*The problem:*
Leave out the pictures and restate every entry word for word.

Saved data entries
◆ ◆ ◆

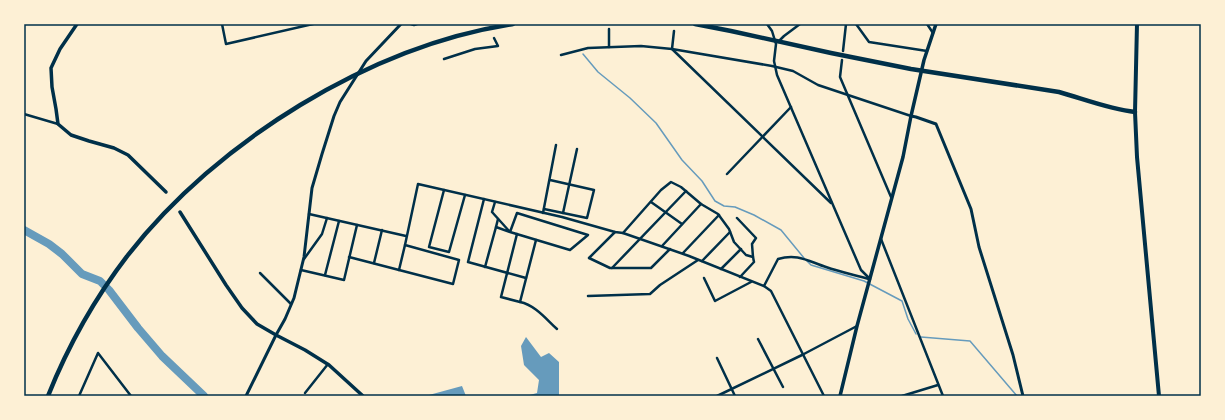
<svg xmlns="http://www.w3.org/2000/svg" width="1225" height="420" font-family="Lato,sans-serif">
  <rect width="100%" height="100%" fill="#fdf0d5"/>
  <g fill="#669bbc">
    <path d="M526 337 541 357 549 353 559 362V396H526L537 393 539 380 524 365 521 346Z"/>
    <path d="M462 386 466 396H429V395Z"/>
  </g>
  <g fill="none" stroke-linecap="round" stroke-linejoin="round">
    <g stroke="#669bbc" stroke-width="1.5">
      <path d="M583 54 598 72 630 98 656 123 682 160 702 181 715 201 724 206 735 207 754 215 781 230 804 258"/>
      <path d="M807 261 811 265 864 281 902 301 908 319 916 334"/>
      <path d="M921 337 970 341 1017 396"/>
    </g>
    <path stroke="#669bbc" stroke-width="8" d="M24 230 49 244 62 254 82 274 100 281 109 290 138 328 162 356 204 396"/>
    <g stroke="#003049" stroke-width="2.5">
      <path d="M222 24 226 44 313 24"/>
      <path d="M411 24 414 25 417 24"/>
      <path d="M767 24 772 31 776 44 774 61 777 75 861 270 870 279"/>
      <path d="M856 24 869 42 927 51"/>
      <path d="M927 24 933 33"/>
      <path d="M674 31 672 49 831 203"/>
      <path d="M778 42 784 36 800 24"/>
      <path d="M609 47V29"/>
      <path d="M843 51 846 24"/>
      <path d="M561 55 588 48 641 46 672 49 772 66 793 71 818 85 911 116"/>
      <path d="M444 59 475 49 498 46 494 38"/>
      <path d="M842 60 840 77 891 197"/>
      <path d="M24 114 58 124"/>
      <path d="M727 174 791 107"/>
      <path d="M444 190 429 247 449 252 465 195"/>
      <path d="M484 199 468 262 526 278"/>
      <path d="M651 202 682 224"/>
      <path d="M544 209 587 218 594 190 550 180"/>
      <path d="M543 213 556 145"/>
      <path d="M563 213 577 149"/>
      <path d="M309 214 406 236"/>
      <path d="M737 218 756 238 752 244 753 257"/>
      <path d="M496 227 498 219"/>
      <path d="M615 232 589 258 610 268H651L670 249"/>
      <path d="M623 233 661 190 671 182 681 187 701 204 718 214 729 229 734 242 746 255 753 257 754 262 740 277"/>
      <path d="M517 234 501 297 520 302 536 240"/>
      <path d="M881 239 943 396"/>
      <path d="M662 246 701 204"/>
      <path d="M683 253 719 215"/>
      <path d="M349 257 453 284 459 260 405 245 418 184 562 217 615 232 623 233 689 256 764 286 771 291 824 396"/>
      <path d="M304 259 322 234 327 218"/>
      <path d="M702 261 730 232"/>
      <path d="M374 263 382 230"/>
      <path d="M485 267 496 227 510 232 517 213 588 235 570 250 510 232 492 212 495 202"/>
      <path d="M612 268 686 191"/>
      <path d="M721 269 741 249"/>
      <path d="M301 270 344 280 357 225"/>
      <path d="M399 270 405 245"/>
      <path d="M260 273 291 304"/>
      <path d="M325 275 339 221"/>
      <path d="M704 278 715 301 751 282"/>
      <path d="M764 286 778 259C797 253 808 261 826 267 840 272 855 275 869 279"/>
      <path d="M588 296 650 294 660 285 698 260"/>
      <path d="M520 302C535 305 546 319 557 329"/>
      <path d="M758 339 783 387"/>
      <path d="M717 358 735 396"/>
      <path d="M305 393 328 364"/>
      <path d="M79 396 98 353 131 396"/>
      <path d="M717 396 802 355 857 326"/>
      <path d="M902 396 938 385"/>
    </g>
    <g stroke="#003049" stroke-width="3">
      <path d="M911 116 916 117 936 124 971 209 979 247 1013 355 1023 396"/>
      <path d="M246 396 276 335 285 319 294 298 304 257 312 188 322 154 334 116 340 102 366 61 401 24"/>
    </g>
    <g stroke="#003049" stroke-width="3.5">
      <path d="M77 24 60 49 51 68 52 87 56 109 58 124 71 135 89 141 114 148 128 155 166 192"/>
      <path d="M180 212 226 285 242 308 257 324 276 335 305 350 329 365 363 396"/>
      <path d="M840 396 857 326 903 157 911 116 924 60 936 24"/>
    </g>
    <path stroke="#003049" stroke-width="4" d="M1137 24 1135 112 1137 157 1159 396"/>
    <g stroke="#003049" stroke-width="4.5">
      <path d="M695 24 731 31 831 53 911 69 1059 92C1084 99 1109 109 1135 112"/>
      <path d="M48 396C68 346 95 298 128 255 217 141 370 46 513 24"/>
    </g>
  </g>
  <rect width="1225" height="420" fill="none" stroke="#fdf0d5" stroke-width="50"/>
  <rect x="25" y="25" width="1175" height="370" fill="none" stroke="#003049" stroke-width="1.5"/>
</svg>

◆ ◆ ◆

*Reply:*
<svg xmlns="http://www.w3.org/2000/svg" width="1225" height="420" font-family="Lato,sans-serif">
  <rect width="100%" height="100%" fill="#fdf0d5"/>
  <g fill="#669bbc">
    <path d="M526 337 541 357 549 353 559 362V396H526L537 393 539 380 524 365 521 346Z"/>
    <path d="M462 386 466 396H429V395Z"/>
  </g>
  <g fill="none" stroke-linecap="round" stroke-linejoin="round">
    <g stroke="#669bbc" stroke-width="1.5">
      <path d="M583 54 598 72 630 98 656 123 682 160 702 181 715 201 724 206 735 207 754 215 781 230 804 258"/>
      <path d="M807 261 811 265 864 281 902 301 908 319 916 334"/>
      <path d="M921 337 970 341 1017 396"/>
    </g>
    <path stroke="#669bbc" stroke-width="8" d="M24 230 49 244 62 254 82 274 100 281 109 290 138 328 162 356 204 396"/>
    <g stroke="#003049" stroke-width="2.5">
      <path d="M222 24 226 44 313 24"/>
      <path d="M411 24 414 25 417 24"/>
      <path d="M767 24 772 31 776 44 774 61 777 75 861 270 870 279"/>
      <path d="M856 24 869 42 927 51"/>
      <path d="M927 24 933 33"/>
      <path d="M674 31 672 49 831 203"/>
      <path d="M778 42 784 36 800 24"/>
      <path d="M609 47V29"/>
      <path d="M843 51 846 24"/>
      <path d="M561 55 588 48 641 46 672 49 772 66 793 71 818 85 911 116"/>
      <path d="M444 59 475 49 498 46 494 38"/>
      <path d="M842 60 840 77 891 197"/>
      <path d="M24 114 58 124"/>
      <path d="M727 174 791 107"/>
      <path d="M444 190 429 247 449 252 465 195"/>
      <path d="M484 199 468 262 526 278"/>
      <path d="M651 202 682 224"/>
      <path d="M544 209 587 218 594 190 550 180"/>
      <path d="M543 213 556 145"/>
      <path d="M563 213 577 149"/>
      <path d="M309 214 406 236"/>
      <path d="M737 218 756 238 752 244 753 257"/>
      <path d="M496 227 498 219"/>
      <path d="M615 232 589 258 610 268H651L670 249"/>
      <path d="M623 233 661 190 671 182 681 187 701 204 718 214 729 229 734 242 746 255 753 257 754 262 740 277"/>
      <path d="M517 234 501 297 520 302 536 240"/>
      <path d="M881 239 943 396"/>
      <path d="M662 246 701 204"/>
      <path d="M683 253 719 215"/>
      <path d="M349 257 453 284 459 260 405 245 418 184 562 217 615 232 623 233 689 256 764 286 771 291 824 396"/>
      <path d="M304 259 322 234 327 218"/>
      <path d="M702 261 730 232"/>
      <path d="M374 263 382 230"/>
      <path d="M485 267 496 227 510 232 517 213 588 235 570 250 510 232 492 212 495 202"/>
      <path d="M612 268 686 191"/>
      <path d="M721 269 741 249"/>
      <path d="M301 270 344 280 357 225"/>
      <path d="M399 270 405 245"/>
      <path d="M260 273 291 304"/>
      <path d="M325 275 339 221"/>
      <path d="M704 278 715 301 751 282"/>
      <path d="M764 286 778 259C797 253 808 261 826 267 840 272 855 275 869 279"/>
      <path d="M588 296 650 294 660 285 698 260"/>
      <path d="M520 302C535 305 546 319 557 329"/>
      <path d="M758 339 783 387"/>
      <path d="M717 358 735 396"/>
      <path d="M305 393 328 364"/>
      <path d="M79 396 98 353 131 396"/>
      <path d="M717 396 802 355 857 326"/>
      <path d="M902 396 938 385"/>
    </g>
    <g stroke="#003049" stroke-width="3">
      <path d="M911 116 916 117 936 124 971 209 979 247 1013 355 1023 396"/>
      <path d="M246 396 276 335 285 319 294 298 304 257 312 188 322 154 334 116 340 102 366 61 401 24"/>
    </g>
    <g stroke="#003049" stroke-width="3.5">
      <path d="M77 24 60 49 51 68 52 87 56 109 58 124 71 135 89 141 114 148 128 155 166 192"/>
      <path d="M180 212 226 285 242 308 257 324 276 335 305 350 329 365 363 396"/>
      <path d="M840 396 857 326 903 157 911 116 924 60 936 24"/>
    </g>
    <path stroke="#003049" stroke-width="4" d="M1137 24 1135 112 1137 157 1159 396"/>
    <g stroke="#003049" stroke-width="4.5">
      <path d="M695 24 731 31 831 53 911 69 1059 92C1084 99 1109 109 1135 112"/>
      <path d="M48 396C68 346 95 298 128 255 217 141 370 46 513 24"/>
    </g>
  </g>
  <rect width="1225" height="420" fill="none" stroke="#fdf0d5" stroke-width="50"/>
  <rect x="25" y="25" width="1175" height="370" fill="none" stroke="#003049" stroke-width="1.5"/>
</svg>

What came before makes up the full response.